## [To do]
In the data below, find the line containing "эксплуатацию 8577 зданий, из них 289 нежилых"; transcribe it and each line after it exactly, through the last, skipping pictures.

(Beginning of Data extract)

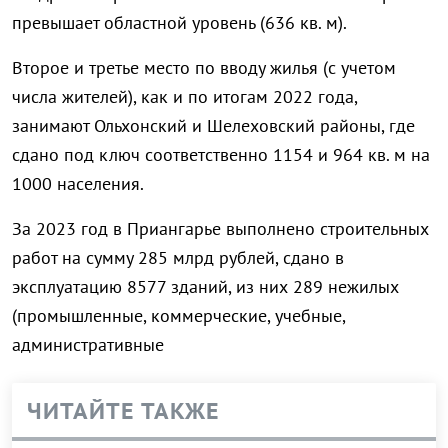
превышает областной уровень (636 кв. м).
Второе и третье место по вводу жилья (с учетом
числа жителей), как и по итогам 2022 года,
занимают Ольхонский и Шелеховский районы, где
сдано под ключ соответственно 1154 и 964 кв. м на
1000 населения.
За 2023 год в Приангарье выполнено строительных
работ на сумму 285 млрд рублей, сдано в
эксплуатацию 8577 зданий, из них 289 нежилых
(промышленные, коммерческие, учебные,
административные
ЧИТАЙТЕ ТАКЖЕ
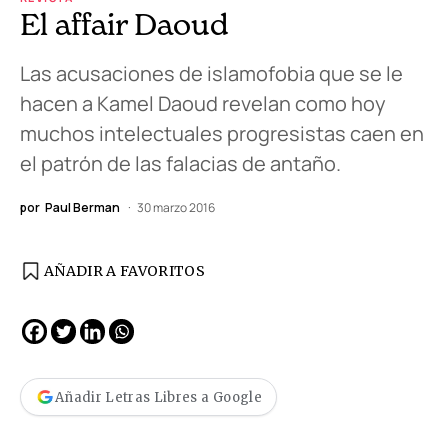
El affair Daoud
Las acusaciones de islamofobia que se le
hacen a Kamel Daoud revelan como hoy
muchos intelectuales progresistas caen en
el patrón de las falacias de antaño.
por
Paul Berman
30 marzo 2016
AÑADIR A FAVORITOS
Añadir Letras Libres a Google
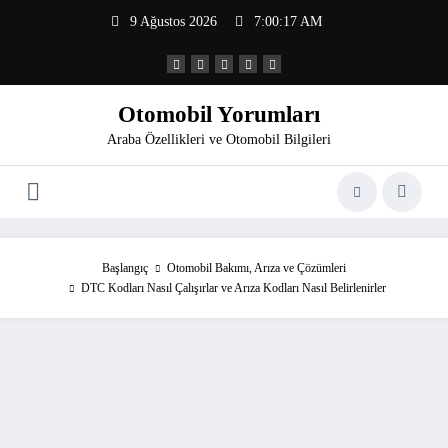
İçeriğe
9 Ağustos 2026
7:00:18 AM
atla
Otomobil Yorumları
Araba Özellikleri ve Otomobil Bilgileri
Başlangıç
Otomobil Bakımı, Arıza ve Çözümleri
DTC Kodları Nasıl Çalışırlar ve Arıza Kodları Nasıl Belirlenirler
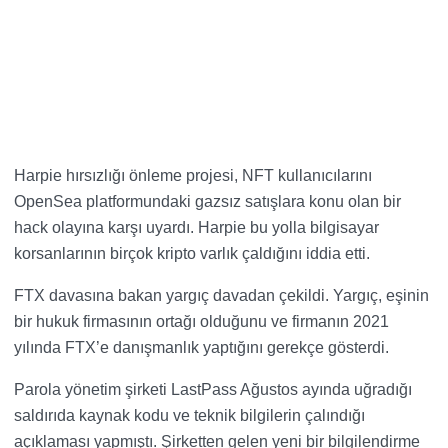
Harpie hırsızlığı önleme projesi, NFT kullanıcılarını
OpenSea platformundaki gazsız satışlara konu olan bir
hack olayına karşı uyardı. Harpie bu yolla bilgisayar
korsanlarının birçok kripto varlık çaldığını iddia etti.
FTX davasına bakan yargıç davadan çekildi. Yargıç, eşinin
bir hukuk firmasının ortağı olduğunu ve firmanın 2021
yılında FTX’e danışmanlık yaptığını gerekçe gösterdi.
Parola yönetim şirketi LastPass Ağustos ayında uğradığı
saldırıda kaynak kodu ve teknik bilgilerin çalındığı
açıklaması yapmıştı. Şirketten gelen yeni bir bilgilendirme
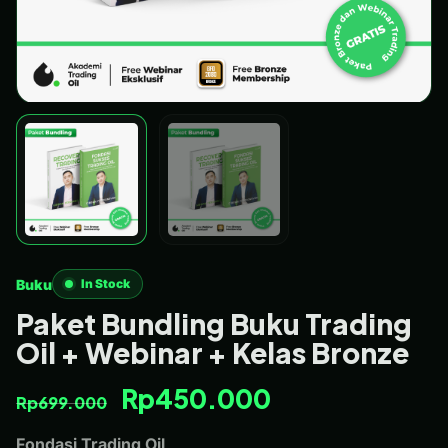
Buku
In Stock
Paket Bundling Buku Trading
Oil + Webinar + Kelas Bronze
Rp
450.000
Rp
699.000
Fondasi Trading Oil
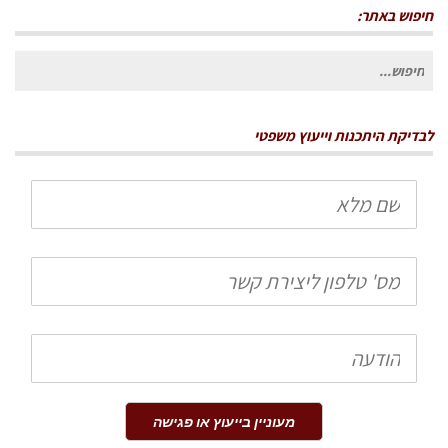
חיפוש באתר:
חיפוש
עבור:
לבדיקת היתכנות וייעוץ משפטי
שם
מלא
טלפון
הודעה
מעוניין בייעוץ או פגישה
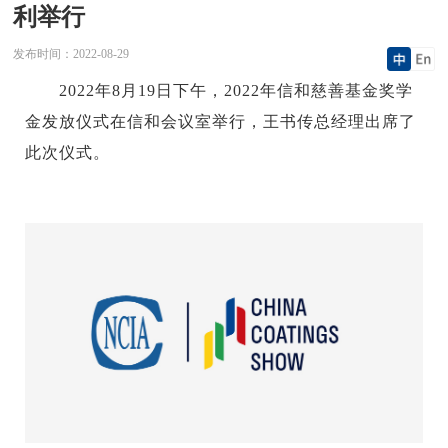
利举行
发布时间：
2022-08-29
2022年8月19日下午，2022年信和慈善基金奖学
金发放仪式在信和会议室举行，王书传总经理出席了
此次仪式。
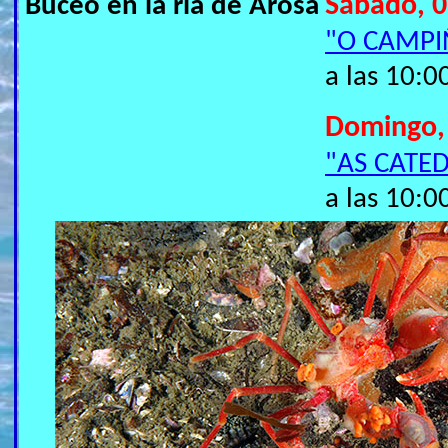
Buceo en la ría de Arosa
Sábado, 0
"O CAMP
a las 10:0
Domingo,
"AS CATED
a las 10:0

(End of Data extract)

## [Solution]
эксплуатацию 8577 зданий, из них 289 нежилых
(промышленные, коммерческие, учебные,
административные
ЧИТАЙТЕ ТАКЖЕ
El affair Daoud
Las acusaciones de islamofobia que se le
hacen a Kamel Daoud revelan como hoy
muchos intelectuales progresistas caen en
el patrón de las falacias de antaño.
por
Paul Berman
30 marzo 2016
AÑADIR A FAVORITOS
Añadir Letras Libres a Google
İçeriğe
9 Ağustos 2026
7:00:18 AM
atla
Otomobil Yorumları
Araba Özellikleri ve Otomobil Bilgileri
Başlangıç
Otomobil Bakımı, Arıza ve Çözümleri
DTC Kodları Nasıl Çalışırlar ve Arıza Kodları Nasıl Belirlenirler
Harpie hırsızlığı önleme projesi, NFT kullanıcılarını
OpenSea platformundaki gazsız satışlara konu olan bir
hack olayına karşı uyardı. Harpie bu yolla bilgisayar
korsanlarının birçok kripto varlık çaldığını iddia etti.
FTX davasına bakan yargıç davadan çekildi. Yargıç, eşinin
bir hukuk firmasının ortağı olduğunu ve firmanın 2021
yılında FTX’e danışmanlık yaptığını gerekçe gösterdi.
Parola yönetim şirketi LastPass Ağustos ayında uğradığı
saldırıda kaynak kodu ve teknik bilgilerin çalındığı
açıklaması yapmıştı. Şirketten gelen yeni bir bilgilendirme
Buku
In Stock
Paket Bundling Buku Trading
Oil + Webinar + Kelas Bronze
Rp
450.000
Rp
699.000
Fondasi Trading Oil
חיפוש באתר:
חיפוש
עבור:
לבדיקת היתכנות וייעוץ משפטי
שם
מלא
טלפון
הודעה
מעוניין בייעוץ או פגישה
利举行
发布时间：
2022-08-29
2022年8月19日下午，2022年信和慈善基金奖学
金发放仪式在信和会议室举行，王书传总经理出席了
此次仪式。
Buceo en la ría de Arosa
Sábado, 0
"O CAMP
a las 10:0
Domingo,
"AS CATED
a las 10:0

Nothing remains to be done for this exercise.